SOURCE PASSAGE »

============================================================

Three down…

I finished another movement of the Sax Concerto this afternoon. It’s the slow movement, and I tend to have a very hard time with slow music, so it was a tough slog. I don’t know that it’s as good as I’d like it to be, but it’s as good as I know how to make it right now, so it’s time to move on to another movement. Three movements are done (in short score) now:
2. Felt
3. Metal
4. Wood

These three movements run about 15 minutes. Movements 1 and 5 will be very short, and will be halves of the same idea, bookending the entire concerto. Whereas the above three movements will be limited in their instrumentation (as I wrote about here), the outer two movements will be tutti. (I did end up cheating a little on “Metal,” which includes 1 clarinet, bass clarinet, contrabass clarinet, and contrabassoon. Still, it’s definitely metal-focussed.) I’m trying to decide if all of the musical material for those outer movements comes from these three middle movements. The challenge would be in not letting those outer movements become medleys. It would give the whole piece some rock-solid structure, though.

============================================================

DATA PROVIDED »
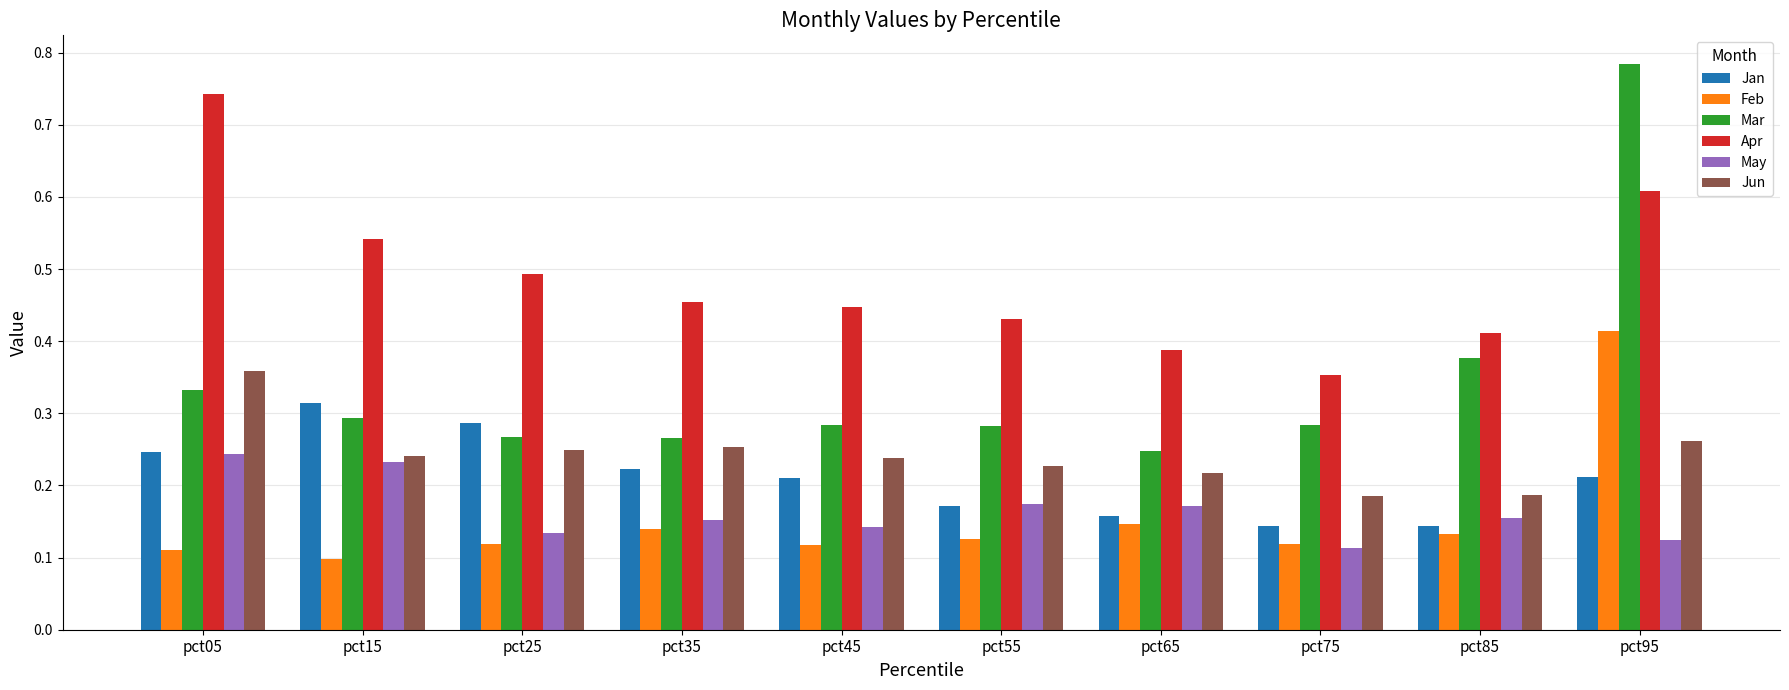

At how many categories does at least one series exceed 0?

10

============================================================

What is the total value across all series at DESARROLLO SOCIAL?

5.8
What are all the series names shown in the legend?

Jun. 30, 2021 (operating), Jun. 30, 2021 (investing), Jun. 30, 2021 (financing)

============================================================

WHAT TO WORK ON »
(1) According to the concerto post, about how long do the three finished movements run?
(2) Return the words of the concerto post from "These three movements" up to and including "rock-solid structure, though.".
(3) Do these statements agree with the concerto post? Answer yes or no for each, and quote the words that decide it. (a) The writer found the slow movement easy to finish. (b) Movements 1 and 5 will be tutti. (c) The movement "Metal" uses only metal instruments.
The items above are separate from the concerto post.

RESPONSE LIST »
(1) About 15 minutes.

(2)
These three movements run about 15 minutes. Movements 1 and 5 will be very short, and will be halves of the same idea, bookending the entire concerto. Whereas the above three movements will be limited in their instrumentation (as I wrote about here), the outer two movements will be tutti. (I did end up cheating a little on “Metal,” which includes 1 clarinet, bass clarinet, contrabass clarinet, and contrabassoon. Still, it’s definitely metal-focussed.) I’m trying to decide if all of the musical material for those outer movements comes from these three middle movements. The challenge would be in not letting those outer movements become medleys. It would give the whole piece some rock-solid structure, though.

(3)
(a) No: "I tend to have a very hard time with slow music, so it was a tough slog."
(b) Yes: "the outer two movements will be tutti."
(c) No: "I did end up cheating a little on “Metal,” which includes 1 clarinet, bass clarinet, contrabass clarinet, and contrabassoon."